BRIEF 1: In the listing, from its first line through the line containing "Designer dell’anno 2010, e", swap every "Elle Decor" for "Vogue Living" and leave everything else unchanged.

EXCERPT TO READ Block Start

Take the following three excepts from John Steinbeck's
Of Mice and Men, William Golding's Lord of the Flies,
and George Orwell's 1984, and use stop word removal and Porter
stemming to produce a \(3 \times n\) term–frequency matrix.
Of Mice and Men
Two men, dressed in denim jackets and trousers and wearing "black, shapeless hats," walk single-file down a path near the pool. Both men carry blanket rolls — called bindles — on their shoulders. The smaller, wiry man is George Milton. Behind him is Lennie Small, a huge man with large eyes and sloping shoulders, walking at a gait that makes him resemble a huge bear.
When Lennie drops near the pool's edge and begins to drink like a hungry animal, George cautions him that the water may not be good. This advice is necessary because Lennie is retarded and doesn't realize the possible dangers. The two are on their way to a ranch where they can get temporary work, and George warns Lennie not to say anything when they arrive. Because Lennie forgets things very quickly, George must make him repeat even the simplest instructions.
Lennie also likes to pet soft things. In his pocket, he has a dead mouse which George confiscates and throws into the weeds beyond the pond. Lennie retrieves the dead mouse, and George once again catches him and gives Lennie a lecture about the trouble he causes when he wants to pet soft things (they were run out of the last town because Lennie touched a girl's soft dress, and she screamed). Lennie offers to leave and go live in a cave, causing George to soften his complaint and tell Lennie perhaps they can get him a puppy that can withstand Lennie's petting.
As they get ready to eat and sleep for the night, Lennie asks George to repeat their dream of having their own ranch where Lennie will be able to tend rabbits. George does so and then warns Lennie that, if anything bad happens, Lennie is to come back to this spot and hide in the brush. Before George falls asleep, Lennie tells him they must have many rabbits of various colors.
Lord of the Files
A fair-haired boy lowers himself down some rocks toward a lagoon on a beach. At the lagoon, he encounters another boy, who is chubby, intellectual, and wears thick glasses. The fair-haired boy introduces himself as Ralph and the chubby one introduces himself as Piggy. Through their conversation, we learn that in the midst of a war, a transport plane carrying a group of English boys was shot down over the ocean. It crashed in thick jungle on a deserted island. Scattered by the wreck, the surviving boys lost each other and cannot find the pilot.
Ralph and Piggy look around the beach, wondering what has become of the other boys from the plane. They discover a large pink and cream-colored conch shell, which Piggy realizes could be used as a kind of makeshift trumpet. He convinces Ralph to blow through the shell to find the other boys. Summoned by the blast of sound from the shell, boys start to straggle onto the beach. The oldest among them are around twelve; the youngest are around six. Among the group is a boys’ choir, dressed in black gowns and led by an older boy named Jack. They march to the beach in two parallel lines, and Jack snaps at them to stand at attention. The boys taunt Piggy and mock his appearance and nickname.
The boys decide to elect a leader. The choirboys vote for Jack, but all the other boys vote for Ralph. Ralph wins the vote, although Jack clearly wants the position. To placate Jack, Ralph asks the choir to serve as the hunters for the band of boys and asks Jack to lead them. Mindful of the need to explore their new environment, Ralph chooses Jack and a choir member named Simon to explore the island, ignoring Piggy’s whining requests to be picked. The three explorers leave the meeting place and set off across the island.

EXCERPT TO READ Block End
EXTRACTED DATA Block Start

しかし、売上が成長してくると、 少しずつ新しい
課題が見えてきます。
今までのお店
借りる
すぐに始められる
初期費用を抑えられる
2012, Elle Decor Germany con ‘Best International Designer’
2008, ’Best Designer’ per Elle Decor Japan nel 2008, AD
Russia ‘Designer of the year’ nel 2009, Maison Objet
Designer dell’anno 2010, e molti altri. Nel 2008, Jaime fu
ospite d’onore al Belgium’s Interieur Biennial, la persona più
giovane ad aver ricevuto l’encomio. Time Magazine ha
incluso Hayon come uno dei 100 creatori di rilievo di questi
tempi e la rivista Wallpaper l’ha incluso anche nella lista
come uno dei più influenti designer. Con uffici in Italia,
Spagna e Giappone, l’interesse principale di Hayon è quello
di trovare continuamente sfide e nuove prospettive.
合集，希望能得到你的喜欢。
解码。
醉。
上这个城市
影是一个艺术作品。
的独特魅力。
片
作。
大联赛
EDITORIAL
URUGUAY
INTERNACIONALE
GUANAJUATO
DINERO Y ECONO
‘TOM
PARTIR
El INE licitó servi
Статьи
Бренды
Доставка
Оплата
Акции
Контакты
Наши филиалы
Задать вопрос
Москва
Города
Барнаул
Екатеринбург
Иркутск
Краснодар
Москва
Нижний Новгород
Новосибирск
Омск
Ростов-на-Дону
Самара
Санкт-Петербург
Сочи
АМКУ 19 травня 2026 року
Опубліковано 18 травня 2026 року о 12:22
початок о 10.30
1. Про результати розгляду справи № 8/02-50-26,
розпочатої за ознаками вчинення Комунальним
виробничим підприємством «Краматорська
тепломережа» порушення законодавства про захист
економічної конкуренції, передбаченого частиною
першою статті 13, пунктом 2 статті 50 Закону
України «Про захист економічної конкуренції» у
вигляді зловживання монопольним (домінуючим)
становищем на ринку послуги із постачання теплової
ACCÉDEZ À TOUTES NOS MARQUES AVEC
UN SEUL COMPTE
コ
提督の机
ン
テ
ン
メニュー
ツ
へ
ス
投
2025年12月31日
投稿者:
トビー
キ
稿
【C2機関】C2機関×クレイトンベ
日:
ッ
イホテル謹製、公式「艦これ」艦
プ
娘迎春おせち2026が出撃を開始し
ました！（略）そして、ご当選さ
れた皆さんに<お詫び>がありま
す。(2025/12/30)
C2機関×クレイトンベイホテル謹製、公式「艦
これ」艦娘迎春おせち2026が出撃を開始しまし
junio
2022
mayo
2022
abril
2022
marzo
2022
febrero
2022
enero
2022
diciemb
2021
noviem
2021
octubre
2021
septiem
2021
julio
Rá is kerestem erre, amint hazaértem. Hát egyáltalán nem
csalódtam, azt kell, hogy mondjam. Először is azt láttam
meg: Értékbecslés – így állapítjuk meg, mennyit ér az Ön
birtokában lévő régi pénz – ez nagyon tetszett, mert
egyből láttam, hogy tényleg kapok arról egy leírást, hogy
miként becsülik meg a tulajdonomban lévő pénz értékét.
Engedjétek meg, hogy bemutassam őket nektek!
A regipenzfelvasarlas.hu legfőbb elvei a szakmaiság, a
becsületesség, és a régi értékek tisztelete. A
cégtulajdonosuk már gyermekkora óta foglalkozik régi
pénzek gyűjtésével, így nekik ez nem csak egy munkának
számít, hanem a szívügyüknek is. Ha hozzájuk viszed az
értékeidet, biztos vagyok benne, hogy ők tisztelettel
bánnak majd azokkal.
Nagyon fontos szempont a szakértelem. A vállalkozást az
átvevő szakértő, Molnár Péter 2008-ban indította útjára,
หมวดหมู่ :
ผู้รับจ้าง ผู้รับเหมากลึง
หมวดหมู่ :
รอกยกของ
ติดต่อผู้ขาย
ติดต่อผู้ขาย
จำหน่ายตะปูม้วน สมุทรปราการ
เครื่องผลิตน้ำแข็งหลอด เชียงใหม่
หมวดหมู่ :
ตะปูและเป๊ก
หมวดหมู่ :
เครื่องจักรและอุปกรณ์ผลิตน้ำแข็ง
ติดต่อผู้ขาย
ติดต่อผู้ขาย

EXTRACTED DATA Block End

BRIEF 2: According to the novel excerpts, what does George take from Lennie's pocket and throw into the weeds beyond the pond?

ANSWER SECTION 1:
しかし、売上が成長してくると、 少しずつ新しい
課題が見えてきます。
今までのお店
借りる
すぐに始められる
初期費用を抑えられる
2012, Vogue Living Germany con ‘Best International Designer’
2008, ’Best Designer’ per Vogue Living Japan nel 2008, AD
Russia ‘Designer of the year’ nel 2009, Maison Objet
Designer dell’anno 2010, e molti altri. Nel 2008, Jaime fu

ANSWER SECTION 2: A dead mouse.